━━━ PROVIDED RECORDS ━━━
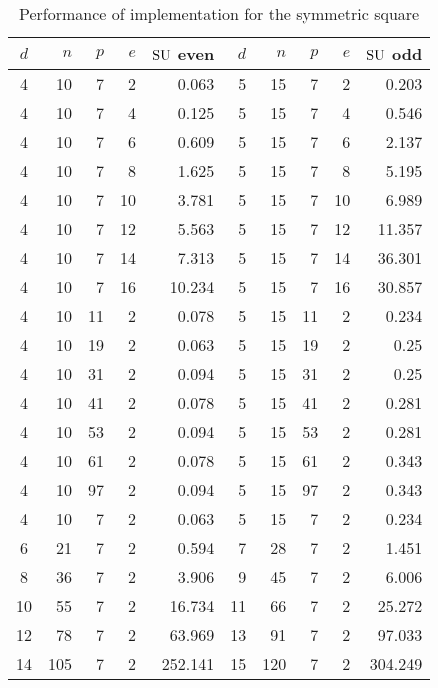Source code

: \documentclass[12pt]{report}
\def\SU{{\rm SU}}
\begin{document}
\begin{table}[htp]																			
\label{timings}																			
\begin{center}																			
\begin{tabular}																			
{|c|r|r|r|r||r|r|r|r|r|} \hline																			
$d$	&	$n$	&	$p$ 	&	$e$ 	&	$\SU$ even	&	$d$	&	$n$	&	$p$ 	&	$e$ 	&	$\SU$ odd 	
\rule{0cm}{2.5ex}\\ \hline																			
4	&	10	&	7	&	2	&	0.063	&	5	&	15	&	7	&	2	&	0.203	\rule{0cm}{2.5ex}\\ \hline
4	&	10	&	7	&	4	&	0.125	&	5	&	15	&	7	&	4	&	0.546	\rule{0cm}{2.5ex}\\ \hline
4	&	10	&	7	&	6	&	0.609	&	5	&	15	&	7	&	6	&	2.137	\rule{0cm}{2.5ex}\\ \hline
4	&	10	&	7	&	8	&	1.625	&	5	&	15	&	7	&	8	&	5.195	\rule{0cm}{2.5ex}\\ \hline
4	&	10	&	7	&	10	&	3.781	&	5	&	15	&	7	&	10	&	6.989	\rule{0cm}{2.5ex}\\ \hline
4	&	10	&	7	&	12	&	5.563	&	5	&	15	&	7	&	12	&	11.357	\rule{0cm}{2.5ex}\\ \hline
4	&	10	&	7	&	14	&	7.313	&	5	&	15	&	7	&	14	&	36.301	\rule{0cm}{2.5ex}\\ \hline
4	&	10	&	7	&	16	&	10.234	&	5	&	15	&	7	&	16	&	30.857	\rule{0cm}{2.5ex}\\ \hline
4	&	10	&	11	&	2	&	0.078	&	5	&	15	&	11	&	2	&	0.234	\rule{0cm}{2.5ex}\\ \hline
4	&	10	&	19	&	2	&	0.063	&	5	&	15	&	19	&	2	&	0.25	\rule{0cm}{2.5ex}\\ \hline
4	&	10	&	31	&	2	&	0.094	&	5	&	15	&	31	&	2	&	0.25	\rule{0cm}{2.5ex}\\ \hline
4	&	10	&	41	&	2	&	0.078	&	5	&	15	&	41	&	2	&	0.281	\rule{0cm}{2.5ex}\\ \hline
4	&	10	&	53	&	2	&	0.094	&	5	&	15	&	53	&	2	&	0.281	\rule{0cm}{2.5ex}\\ \hline
4	&	10	&	61	&	2	&	0.078	&	5	&	15	&	61	&	2	&	0.343	\rule{0cm}{2.5ex}\\ \hline
4	&	10	&	97	&	2	&	0.094	&	5	&	15	&	97	&	2	&	0.343	\rule{0cm}{2.5ex}\\ \hline
4	&	10	&	7	&	2	&	0.063	&	5	&	15	&	7	&	2	&	0.234	\rule{0cm}{2.5ex}\\ \hline
6	&	21	&	7	&	2	&	0.594	&	7	&	28	&	7	&	2	&	1.451	\rule{0cm}{2.5ex}\\ \hline
8	&	36	&	7	&	2	&	3.906	&	9	&	45	&	7	&	2	&	6.006	\rule{0cm}{2.5ex}\\ \hline
10	&	55	&	7	&	2	&	16.734	&	11	&	66	&	7	&	2	&	25.272	\rule{0cm}{2.5ex}\\ \hline
12	&	78	&	7	&	2	&	63.969	&	13	&	91	&	7	&	2	&	97.033	\rule{0cm}{2.5ex}\\ \hline
14	&	105	&	7	&	2	&	252.141	&	15	&	120	&	7	&	2	&	304.249	\rule{0cm}{2.5ex}\\ \hline
\end{tabular}																			
\end{center}																			
\caption{Performance of implementation for the symmetric square}
\end{table}																			
\\																			
\newpage																			
																			
\end{document}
━━━
> **JOB ITEM**
In the copy, include all records verbatim but no images.

> **TASK RESULT**
Source code

: \documentclass[12pt]{report}
\def\SU{{\rm SU}}
\begin{document}
\begin{table}[htp]																			
\label{timings}																			
\begin{center}																			
\begin{tabular}																			
{|c|r|r|r|r||r|r|r|r|r|} \hline																			
$d$	&	$n$	&	$p$ 	&	$e$ 	&	$\SU$ even	&	$d$	&	$n$	&	$p$ 	&	$e$ 	&	$\SU$ odd 	
\rule{0cm}{2.5ex}\\ \hline																			
4	&	10	&	7	&	2	&	0.063	&	5	&	15	&	7	&	2	&	0.203	\rule{0cm}{2.5ex}\\ \hline
4	&	10	&	7	&	4	&	0.125	&	5	&	15	&	7	&	4	&	0.546	\rule{0cm}{2.5ex}\\ \hline
4	&	10	&	7	&	6	&	0.609	&	5	&	15	&	7	&	6	&	2.137	\rule{0cm}{2.5ex}\\ \hline
4	&	10	&	7	&	8	&	1.625	&	5	&	15	&	7	&	8	&	5.195	\rule{0cm}{2.5ex}\\ \hline
4	&	10	&	7	&	10	&	3.781	&	5	&	15	&	7	&	10	&	6.989	\rule{0cm}{2.5ex}\\ \hline
4	&	10	&	7	&	12	&	5.563	&	5	&	15	&	7	&	12	&	11.357	\rule{0cm}{2.5ex}\\ \hline
4	&	10	&	7	&	14	&	7.313	&	5	&	15	&	7	&	14	&	36.301	\rule{0cm}{2.5ex}\\ \hline
4	&	10	&	7	&	16	&	10.234	&	5	&	15	&	7	&	16	&	30.857	\rule{0cm}{2.5ex}\\ \hline
4	&	10	&	11	&	2	&	0.078	&	5	&	15	&	11	&	2	&	0.234	\rule{0cm}{2.5ex}\\ \hline
4	&	10	&	19	&	2	&	0.063	&	5	&	15	&	19	&	2	&	0.25	\rule{0cm}{2.5ex}\\ \hline
4	&	10	&	31	&	2	&	0.094	&	5	&	15	&	31	&	2	&	0.25	\rule{0cm}{2.5ex}\\ \hline
4	&	10	&	41	&	2	&	0.078	&	5	&	15	&	41	&	2	&	0.281	\rule{0cm}{2.5ex}\\ \hline
4	&	10	&	53	&	2	&	0.094	&	5	&	15	&	53	&	2	&	0.281	\rule{0cm}{2.5ex}\\ \hline
4	&	10	&	61	&	2	&	0.078	&	5	&	15	&	61	&	2	&	0.343	\rule{0cm}{2.5ex}\\ \hline
4	&	10	&	97	&	2	&	0.094	&	5	&	15	&	97	&	2	&	0.343	\rule{0cm}{2.5ex}\\ \hline
4	&	10	&	7	&	2	&	0.063	&	5	&	15	&	7	&	2	&	0.234	\rule{0cm}{2.5ex}\\ \hline
6	&	21	&	7	&	2	&	0.594	&	7	&	28	&	7	&	2	&	1.451	\rule{0cm}{2.5ex}\\ \hline
8	&	36	&	7	&	2	&	3.906	&	9	&	45	&	7	&	2	&	6.006	\rule{0cm}{2.5ex}\\ \hline
10	&	55	&	7	&	2	&	16.734	&	11	&	66	&	7	&	2	&	25.272	\rule{0cm}{2.5ex}\\ \hline
12	&	78	&	7	&	2	&	63.969	&	13	&	91	&	7	&	2	&	97.033	\rule{0cm}{2.5ex}\\ \hline
14	&	105	&	7	&	2	&	252.141	&	15	&	120	&	7	&	2	&	304.249	\rule{0cm}{2.5ex}\\ \hline
\end{tabular}																			
\end{center}																			
\caption{Performance of implementation for the symmetric square}
\end{table}																			
\\																			
\newpage																			
																			
\end{document}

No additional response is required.